> [PROMPT]
Carry on writing the passage on Nordic electricity interconnections, starting right after its final sentence.

> [EXCERPTED TEXT]

┄┄┄┄┄┄

Source: Statnett, Nordic Grid Development Perspective 2025, www.statnett.no
Notes: Iceland forms its own price area (IS) but has no interconnections.
Prices in adjacent bidding zones can diverge considerably, and grid congestion is the primary reason why the divergence happens. Nordic countries simultaneously import and export large volumes of electricity. Sweden was the largest net exporter in 2024 (32 TWh) followed by Norway (18 TWh). Denmark, situated geographically between the Nordic and continental grids, runs large flows in both directions and was a small net importer. Across the region, the Nordics were a net exporter of about 45 TWh, mostly to Germany and Great Britain.
The cross-border infrastructure that supports this trade combines high-voltage direct current (HVDC) interconnectors and, in the Danish case, high voltage alternating-current (HVAC) connections to Germany (for detailed terminology on interconnectors, see Annex 1). The current map of HVDC interconnections is shown in Figure 5.10. The interconnectors are what allow the Nordic system to function as a single market and what make Norwegian and Swedish hydro reservoirs available as a flexibility resource for the wider European system.
""Source: ENTSO-E HVDC Utilisation and Availability Statistics 2024.
Figure 5.10: Nordic HVDC interconnectors
The European Commission requires each EU member state to be able to import the equivalent of at least 15 per cent of its installed generation capacity from neighbours. This is the headline measure of how well connected a country is to the wider European grid. As of 2026, all three Nordic EU members meet the target. The path to get there has not been straightforward. As wind and solar capacity grew rapidly over the past decade, cross-border transmission did not keep pace, and both Finland and Sweden dipped below the 15 per cent threshold for several years. Denmark has remained well above it throughout, reflecting its position as a transit hub between the Nordic and continental European grids.
The politics of building inter­connections complicate the technical picture. While more cross-border capacity raises system-level resilience and efficiency, the effects are uneven: in energy-producing regions, integration pushes prices up towards the system average, which is politically contentious. This tension has been visible in Norway, where the current government has resisted renewing ageing cables linking Norway with Denmark rather than face the domestic political cost of higher electricity prices that interconnection brings. Similar concerns were on display in Sweden in May 2026, when Energy Minister Ebba Busch ordered Sweden’s TSO Svenska kraftnät to halt work on Konti-Skan Connect, a planned renewal and expansion of the HVDC links between south-western Sweden and Denmark. The gap between what the system needs technically and what politics will currently deliver is one of the defining structural tensions in Nordic electricity security.
Country
2021
2022
2023
2024
2025
2026
Denmark
45.8
42.7
41.3
36.0
36.5
35.5
Finland
24.2
24.0
20.1
15.5
15.2
18.4
Sweden
16.4
14.3
12.8
12.8
11.4
15.5
Table 5.1: Interconnection indicator (%) for the Nordic EU countries
Source: European Commission, electricity interconnection targets (DG ENER calculations based on import interconnection capacity and generation capacity reported for 10 January 2026, 19:00), via ENTSO-E Winter Outlook 2025–2026.

┄┄┄┄┄┄

> [SUPPLIED MATERIAL]
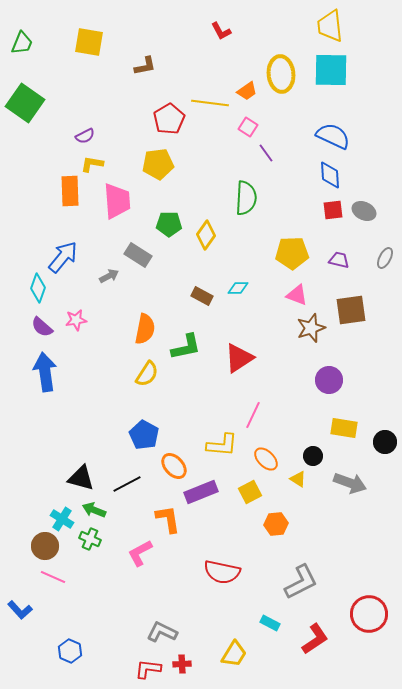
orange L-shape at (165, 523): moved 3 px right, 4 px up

┄┄┄┄┄┄

> [OUTPUT FOR THIS EXERCISE]
The 15 per cent cross-border interconnection headline target is complemented by three further tests that give a more practical read on whether the grid is working for consumers and the energy transition. The first asks whether electricity prices in neighbouring zones stay reasonably close to each other. The EU Commission's benchmark is a gap of no more than €2 per megawatt-hour. The second asks whether countries can import enough to meet peak demand if their own generation falls short. The third asks whether export capacity is sufficient to carry renewable electricity to where it is needed. On the first and most visible of these tests, the Nordics are well outside the benchmark: price differences between adjacent bidding zones routinely and significantly exceed €2/MWh, as Figure 5.11 shows. The Nordic electricity system is interconnected but far from a unitary system, and that constraint limits how much the Nordics can support each other when electricity production in one country comes under sustained strain.
Figure 5.11: Selected price differentials between Nordic bidding zones, 2023–2026
Source: Author's calculations based on Nord Pool monthly aggregate wholesale prices.
Notes: Prices expressed as 12-month moving averages. In 2023, prices were recovering from the shock caused by the war in Ukraine. Reference threshold of €2/MWh under the European Commission interconnection adequacy test shown in grey. All five sample bidding-zone pairs exceed the threshold in most months; the FI–NO4 differential averaged over €30/MWh through 2024 and 2025.

5.4 Supply chain vulnerabilities and the energy transition

Where hybrid action and natural hazards manifest in specific events, supply chain risk is a chronic exposure that becomes acute only when an asset fails and the time required to replace it determines the duration of the outage.
Three categories of electricity equipment carry concentrated supply chain risk for Nordic operators. Large power transformers have replacement lead times of twelve to eighteen months and are manufactured by a small number of global suppliers. HVDC cables and converter station equipment have even longer lead times and depend on manufacturing capacity that is more limited still. Wind turbine components, including nacelles, main bearings, and transformer subsystems, have lead times of six to eighteen months. Wind power now forms a substantial share of Nordic installed generation capacity, which means wind-component supply chain vulnerability is a systemic issue rather than a marginal technology challenge.

5.5 Nordic electricity security cooperation

Nordic electricity cooperation is the region’s most institutionally mature energy security cooperation domain by a significant margin, and at the same time the one whose mandate is most visibly mismatched with the post-2022 threat environment. Four layers carry the architecture: the market and operational coordination layer (5.5.1), the system complexity and cascade-risk layer (5.5.2), the cybersecurity layer (5.5.3), and the physical-protection and emergency-response layer (5.5.4). Across all four layers the same pattern recurs: the operational-efficiency mandate is well developed, the threat-response mandate is consultative, and the gap between the two is widening as the system electrifies further. The trilemma trade-off here sits primarily between affordability (which integration delivers) and security (which integration partially undermines through new exposure channels).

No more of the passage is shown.